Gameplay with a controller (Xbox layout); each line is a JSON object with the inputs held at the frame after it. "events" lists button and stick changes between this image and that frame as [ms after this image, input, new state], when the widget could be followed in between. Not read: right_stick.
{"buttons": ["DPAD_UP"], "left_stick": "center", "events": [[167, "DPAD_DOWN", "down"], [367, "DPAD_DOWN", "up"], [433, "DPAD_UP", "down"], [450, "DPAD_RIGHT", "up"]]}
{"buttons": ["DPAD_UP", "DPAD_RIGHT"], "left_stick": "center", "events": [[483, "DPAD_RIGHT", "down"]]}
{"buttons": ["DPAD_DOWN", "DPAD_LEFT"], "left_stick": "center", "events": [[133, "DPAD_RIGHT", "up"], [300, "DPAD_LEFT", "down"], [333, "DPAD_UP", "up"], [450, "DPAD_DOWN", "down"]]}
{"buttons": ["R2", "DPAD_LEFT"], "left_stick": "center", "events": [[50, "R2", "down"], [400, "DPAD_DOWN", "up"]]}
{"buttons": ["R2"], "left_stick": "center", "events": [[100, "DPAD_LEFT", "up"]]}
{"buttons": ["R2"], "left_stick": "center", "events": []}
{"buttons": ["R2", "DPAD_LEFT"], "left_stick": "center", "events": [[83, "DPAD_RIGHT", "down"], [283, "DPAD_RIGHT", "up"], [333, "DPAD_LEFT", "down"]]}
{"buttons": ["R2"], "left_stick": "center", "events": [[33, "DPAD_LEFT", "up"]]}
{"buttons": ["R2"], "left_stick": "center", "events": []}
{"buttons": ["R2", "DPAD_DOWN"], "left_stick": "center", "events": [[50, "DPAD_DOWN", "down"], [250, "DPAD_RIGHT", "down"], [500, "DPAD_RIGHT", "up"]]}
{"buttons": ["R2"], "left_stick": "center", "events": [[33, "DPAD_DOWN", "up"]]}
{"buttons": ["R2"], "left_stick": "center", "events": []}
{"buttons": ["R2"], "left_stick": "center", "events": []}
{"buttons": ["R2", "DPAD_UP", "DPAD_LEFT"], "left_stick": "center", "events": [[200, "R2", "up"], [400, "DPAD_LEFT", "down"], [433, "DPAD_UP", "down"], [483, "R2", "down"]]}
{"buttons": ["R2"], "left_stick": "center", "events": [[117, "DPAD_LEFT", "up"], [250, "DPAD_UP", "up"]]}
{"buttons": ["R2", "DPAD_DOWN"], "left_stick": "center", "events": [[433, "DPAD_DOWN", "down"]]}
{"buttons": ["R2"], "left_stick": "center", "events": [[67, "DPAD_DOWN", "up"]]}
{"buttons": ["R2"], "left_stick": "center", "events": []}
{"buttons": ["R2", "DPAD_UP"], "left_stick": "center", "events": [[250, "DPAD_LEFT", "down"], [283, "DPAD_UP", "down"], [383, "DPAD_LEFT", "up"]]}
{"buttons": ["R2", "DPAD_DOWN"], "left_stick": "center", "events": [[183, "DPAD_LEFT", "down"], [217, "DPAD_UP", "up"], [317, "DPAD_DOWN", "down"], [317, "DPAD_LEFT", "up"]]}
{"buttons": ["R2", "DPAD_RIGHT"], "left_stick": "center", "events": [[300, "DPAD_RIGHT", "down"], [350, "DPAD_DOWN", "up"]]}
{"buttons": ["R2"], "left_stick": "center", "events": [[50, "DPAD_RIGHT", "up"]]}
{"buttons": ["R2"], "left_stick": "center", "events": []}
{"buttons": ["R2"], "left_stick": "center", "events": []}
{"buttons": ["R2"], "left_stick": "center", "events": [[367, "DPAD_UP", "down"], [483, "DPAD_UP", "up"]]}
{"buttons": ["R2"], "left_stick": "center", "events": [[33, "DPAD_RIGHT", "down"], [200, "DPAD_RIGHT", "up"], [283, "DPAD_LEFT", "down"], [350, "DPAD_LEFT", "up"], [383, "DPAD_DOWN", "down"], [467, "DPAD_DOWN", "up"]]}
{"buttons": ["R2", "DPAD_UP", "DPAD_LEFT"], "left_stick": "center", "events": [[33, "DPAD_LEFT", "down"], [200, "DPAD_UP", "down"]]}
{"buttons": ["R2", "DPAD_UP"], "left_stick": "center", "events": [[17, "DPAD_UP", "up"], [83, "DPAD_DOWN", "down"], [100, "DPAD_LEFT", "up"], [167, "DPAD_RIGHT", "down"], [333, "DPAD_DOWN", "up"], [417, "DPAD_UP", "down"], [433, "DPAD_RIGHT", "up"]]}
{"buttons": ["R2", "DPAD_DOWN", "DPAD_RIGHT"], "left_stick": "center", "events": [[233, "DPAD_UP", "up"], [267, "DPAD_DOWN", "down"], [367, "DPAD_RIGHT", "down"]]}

Prompt:
Copy all the entries exactly.

Expected answer:
Gameplay with a controller (Xbox layout); each line is a JSON object with the inputs held at the frame after it. "events" lists button and stick changes between this image and that frame as [ms after this image, input, new state], when the widget could be followed in between. Not read: right_stick.
{"buttons": ["DPAD_UP"], "left_stick": "center", "events": [[167, "DPAD_DOWN", "down"], [367, "DPAD_DOWN", "up"], [433, "DPAD_UP", "down"], [450, "DPAD_RIGHT", "up"]]}
{"buttons": ["DPAD_UP", "DPAD_RIGHT"], "left_stick": "center", "events": [[483, "DPAD_RIGHT", "down"]]}
{"buttons": ["DPAD_DOWN", "DPAD_LEFT"], "left_stick": "center", "events": [[133, "DPAD_RIGHT", "up"], [300, "DPAD_LEFT", "down"], [333, "DPAD_UP", "up"], [450, "DPAD_DOWN", "down"]]}
{"buttons": ["R2", "DPAD_LEFT"], "left_stick": "center", "events": [[50, "R2", "down"], [400, "DPAD_DOWN", "up"]]}
{"buttons": ["R2"], "left_stick": "center", "events": [[100, "DPAD_LEFT", "up"]]}
{"buttons": ["R2"], "left_stick": "center", "events": []}
{"buttons": ["R2", "DPAD_LEFT"], "left_stick": "center", "events": [[83, "DPAD_RIGHT", "down"], [283, "DPAD_RIGHT", "up"], [333, "DPAD_LEFT", "down"]]}
{"buttons": ["R2"], "left_stick": "center", "events": [[33, "DPAD_LEFT", "up"]]}
{"buttons": ["R2"], "left_stick": "center", "events": []}
{"buttons": ["R2", "DPAD_DOWN"], "left_stick": "center", "events": [[50, "DPAD_DOWN", "down"], [250, "DPAD_RIGHT", "down"], [500, "DPAD_RIGHT", "up"]]}
{"buttons": ["R2"], "left_stick": "center", "events": [[33, "DPAD_DOWN", "up"]]}
{"buttons": ["R2"], "left_stick": "center", "events": []}
{"buttons": ["R2"], "left_stick": "center", "events": []}
{"buttons": ["R2", "DPAD_UP", "DPAD_LEFT"], "left_stick": "center", "events": [[200, "R2", "up"], [400, "DPAD_LEFT", "down"], [433, "DPAD_UP", "down"], [483, "R2", "down"]]}
{"buttons": ["R2"], "left_stick": "center", "events": [[117, "DPAD_LEFT", "up"], [250, "DPAD_UP", "up"]]}
{"buttons": ["R2", "DPAD_DOWN"], "left_stick": "center", "events": [[433, "DPAD_DOWN", "down"]]}
{"buttons": ["R2"], "left_stick": "center", "events": [[67, "DPAD_DOWN", "up"]]}
{"buttons": ["R2"], "left_stick": "center", "events": []}
{"buttons": ["R2", "DPAD_UP"], "left_stick": "center", "events": [[250, "DPAD_LEFT", "down"], [283, "DPAD_UP", "down"], [383, "DPAD_LEFT", "up"]]}
{"buttons": ["R2", "DPAD_DOWN"], "left_stick": "center", "events": [[183, "DPAD_LEFT", "down"], [217, "DPAD_UP", "up"], [317, "DPAD_DOWN", "down"], [317, "DPAD_LEFT", "up"]]}
{"buttons": ["R2", "DPAD_RIGHT"], "left_stick": "center", "events": [[300, "DPAD_RIGHT", "down"], [350, "DPAD_DOWN", "up"]]}
{"buttons": ["R2"], "left_stick": "center", "events": [[50, "DPAD_RIGHT", "up"]]}
{"buttons": ["R2"], "left_stick": "center", "events": []}
{"buttons": ["R2"], "left_stick": "center", "events": []}
{"buttons": ["R2"], "left_stick": "center", "events": [[367, "DPAD_UP", "down"], [483, "DPAD_UP", "up"]]}
{"buttons": ["R2"], "left_stick": "center", "events": [[33, "DPAD_RIGHT", "down"], [200, "DPAD_RIGHT", "up"], [283, "DPAD_LEFT", "down"], [350, "DPAD_LEFT", "up"], [383, "DPAD_DOWN", "down"], [467, "DPAD_DOWN", "up"]]}
{"buttons": ["R2", "DPAD_UP", "DPAD_LEFT"], "left_stick": "center", "events": [[33, "DPAD_LEFT", "down"], [200, "DPAD_UP", "down"]]}
{"buttons": ["R2", "DPAD_UP"], "left_stick": "center", "events": [[17, "DPAD_UP", "up"], [83, "DPAD_DOWN", "down"], [100, "DPAD_LEFT", "up"], [167, "DPAD_RIGHT", "down"], [333, "DPAD_DOWN", "up"], [417, "DPAD_UP", "down"], [433, "DPAD_RIGHT", "up"]]}
{"buttons": ["R2", "DPAD_DOWN", "DPAD_RIGHT"], "left_stick": "center", "events": [[233, "DPAD_UP", "up"], [267, "DPAD_DOWN", "down"], [367, "DPAD_RIGHT", "down"]]}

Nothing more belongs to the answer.